The inverse transformer 920 may perform frequency-to-time transformation (or, frequency-to-time mapping), and thus inversely transform the scale factors of the first window that is inversely quantized in the inverse quantizer 910. The frequency-to-time transformation may be performed by using an inverse quadrature mirror filterbank (IQMF) method, an inverse modified discrete Fourier transform (IMDCT) method, an inverse fast Fourier transform (IFFT) method, or the like, but the embodiments of the present invention are not limited thereto.
The audio signal, which is transferred from the apparatus 300 that includes the pitch filter 870 illustrated in FIG. 8, is inversely transformed in the inverse transformer 920, and may be recovered by applying low delay synthesis windowing and pitch post-filtering.
For convenience of description, the embodiments of the present invention only include operations regarding a single first window. However, the apparatus 900 according to the embodiments of the present invention may repeat the operations described in the embodiments of the present invention for each of a plurality of first windows.
FIG. 10 is a flowchart of a method for decoding an audio signal according to an embodiment of the present invention.
Referring to FIG. 10, the method of decoding the audio signal according to an embodiment of the present invention includes operations that are processed by the apparatus 900 of FIG. 9. Therefore, all of the aforementioned features and elements of the apparatus 900 of FIG. 9 apply to the method of FIG. 10.
In operation S1010, the apparatus 900 may receive the first window of the encoded audio signal.
The apparatus 900 may receive a bitstream, and extract an entropy-encoded audio signal from the bitstream. The apparatus 900 may entropy-decode the entropy encoded audio signal. The first window that is received in operation S1010 may be an entropy-decoded audio signal.
The first window that is received in operation S1010 may be generated by using the masking threshold.

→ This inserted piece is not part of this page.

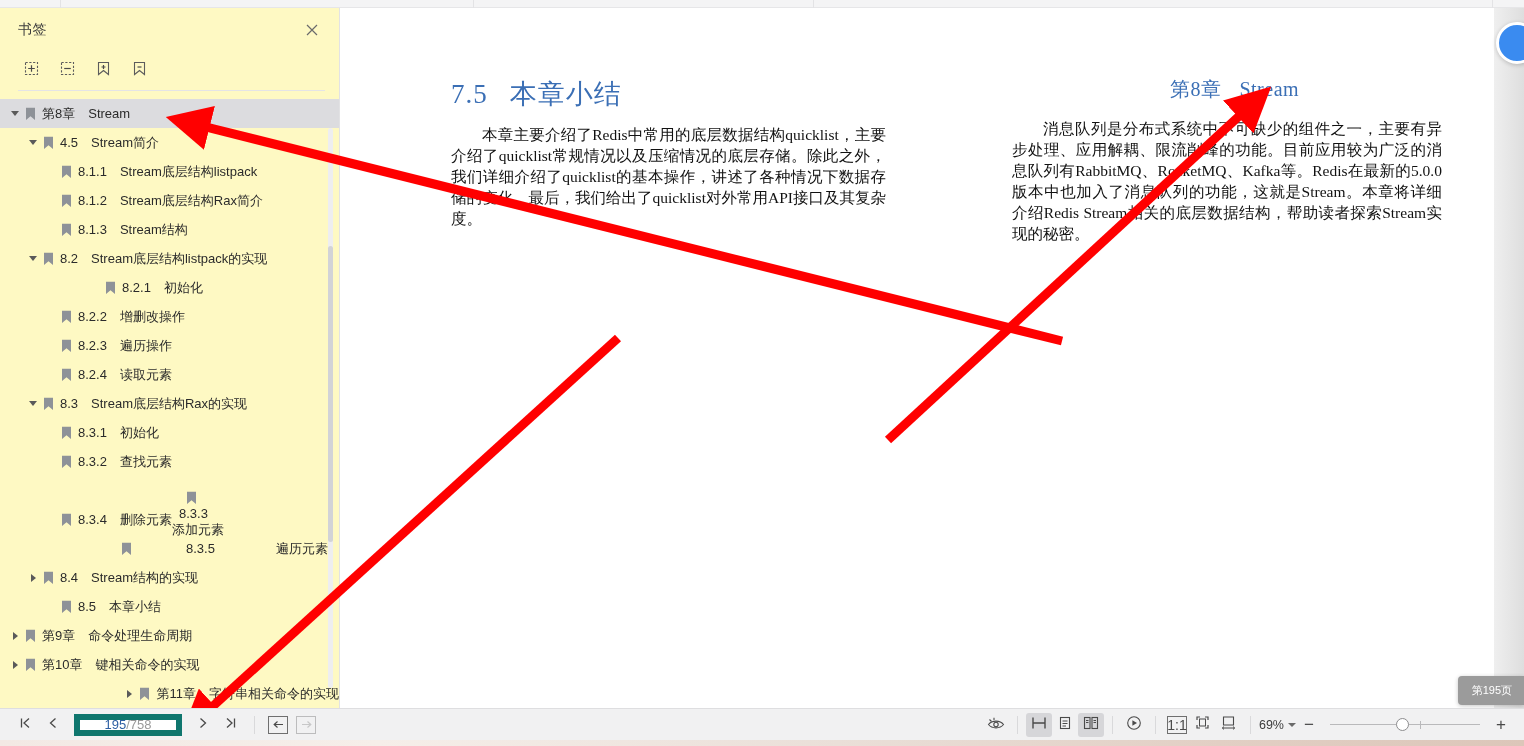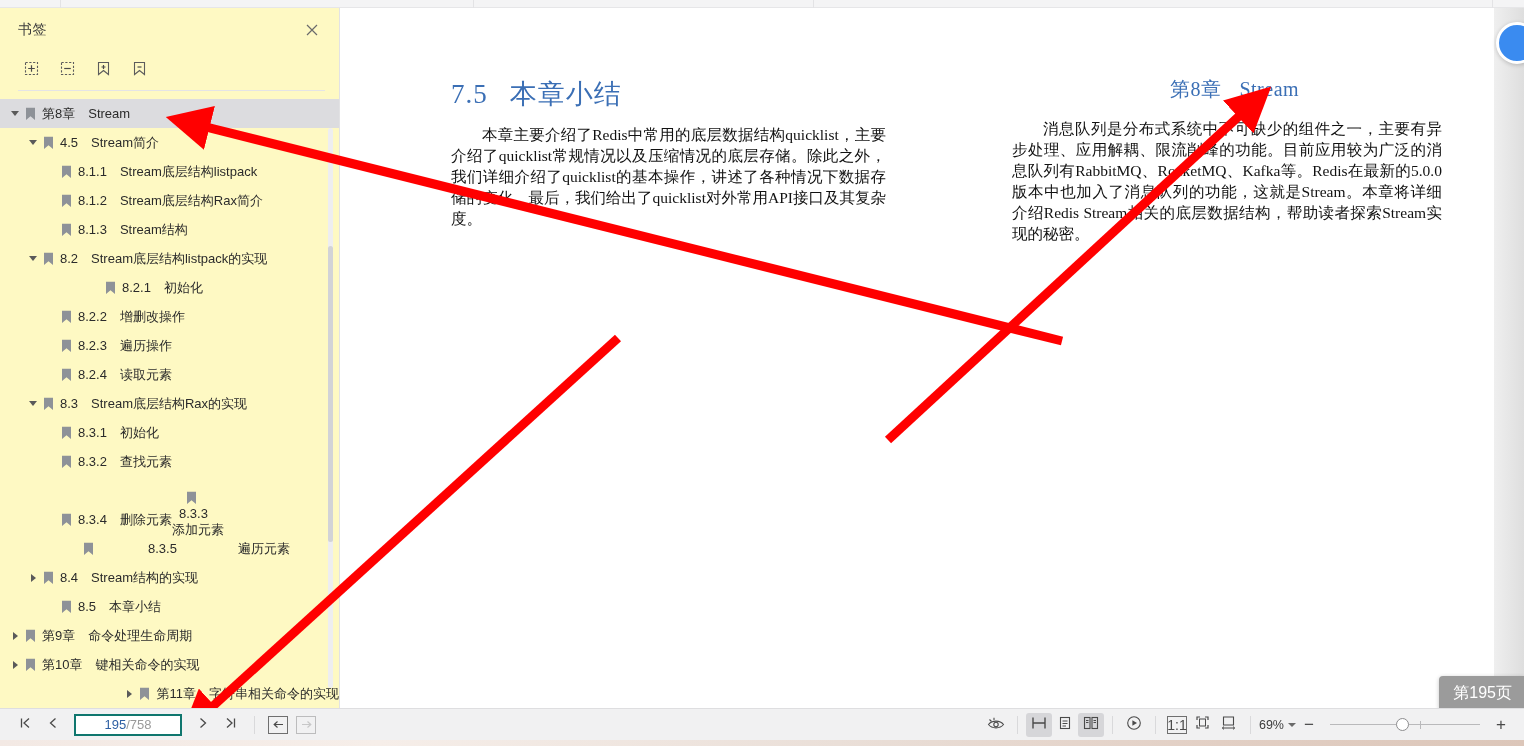"8.3.5" div.tree-row { padding-left: 18px -> 56px }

According to the frame size of the first window, the masking threshold may be determined by using the second window that has a different frame size from the first window.

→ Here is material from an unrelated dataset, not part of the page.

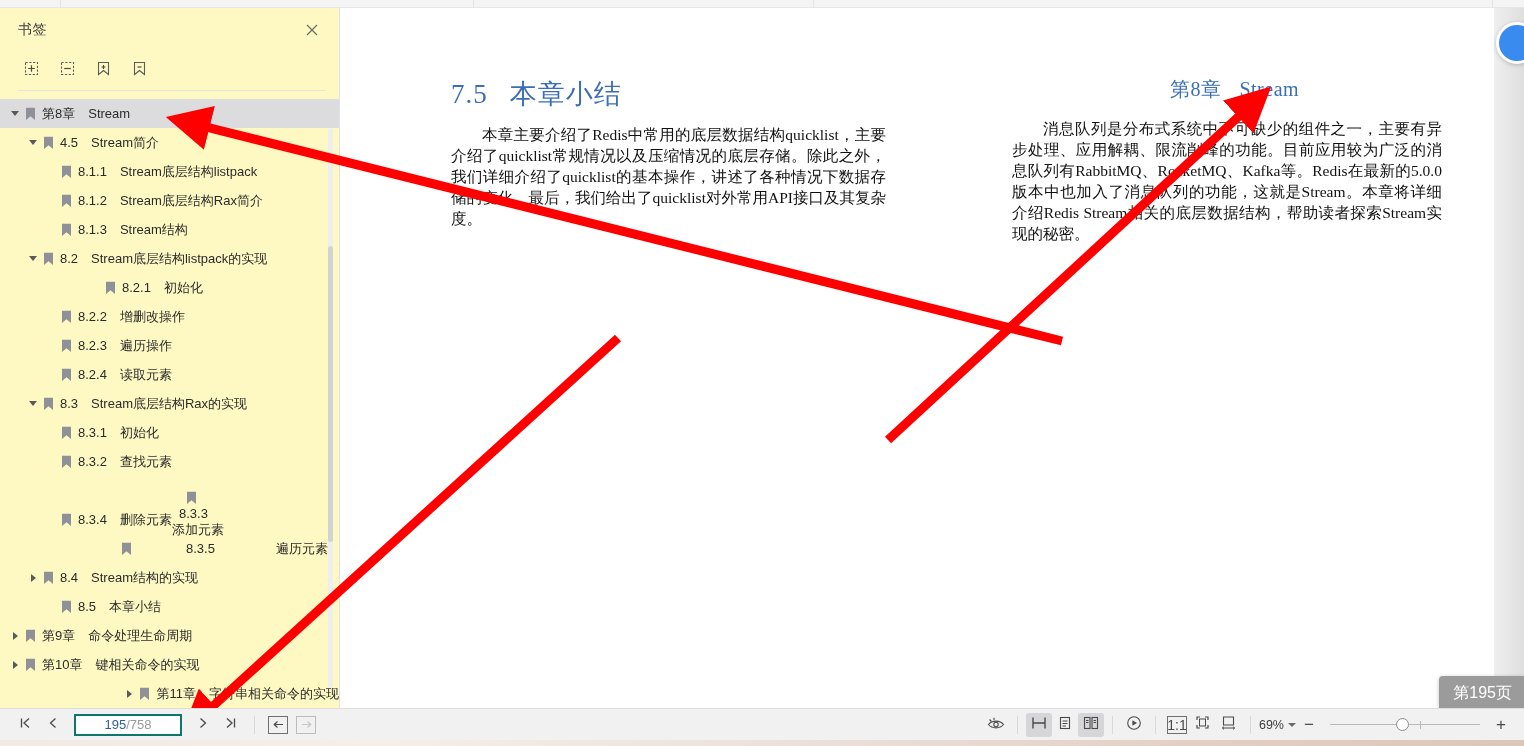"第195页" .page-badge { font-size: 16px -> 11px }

In operation S1020, the apparatus 900 may inversely quantize the first window received in operation S1010 by using the quantization information received from the apparatus 300. The apparatus 900 may generate the scale factors of the first window by inversely quantizing the received first window.
In operation S1030, the apparatus 900 may recover the audio signal by inversely transforming the scale factors of the first window.
Other embodiments of the present invention can also be implemented through computer-readable code/instructions in/on a medium, e.g., a computer-readable medium, to control at least one processing element to implement any above described embodiment. The medium can correspond to any medium/media permitting the storage and/or transmission of the computer-readable code.
The computer-readable code can be recorded/transferred on a medium in a variety of ways, with examples of the medium including recording media, such as magnetic storage media (e.g., ROM, floppy disks, hard disks, etc.) and optical recording media (e.g., CD-ROMs, or DVDs), and transmission media such as Internet transmission media. Thus, the medium may be such a defined and measurable structure including or carrying a signal or information, such as a device carrying a bitstream, according to one or more embodiments of the present invention. The media may also be a distributed network, so that the computer-readable code is stored/transferred and executed in a distributed fashion. Furthermore, the processing element could include a processor or a computer processor, and processing elements may be distributed and/or included in a single device.
It should be understood that the exemplary embodiments described herein should be considered in a descriptive sense only and not for purposes of limitation. Descriptions of features or aspects within each embodiment should typically be considered as available for other similar features or aspects in other embodiments.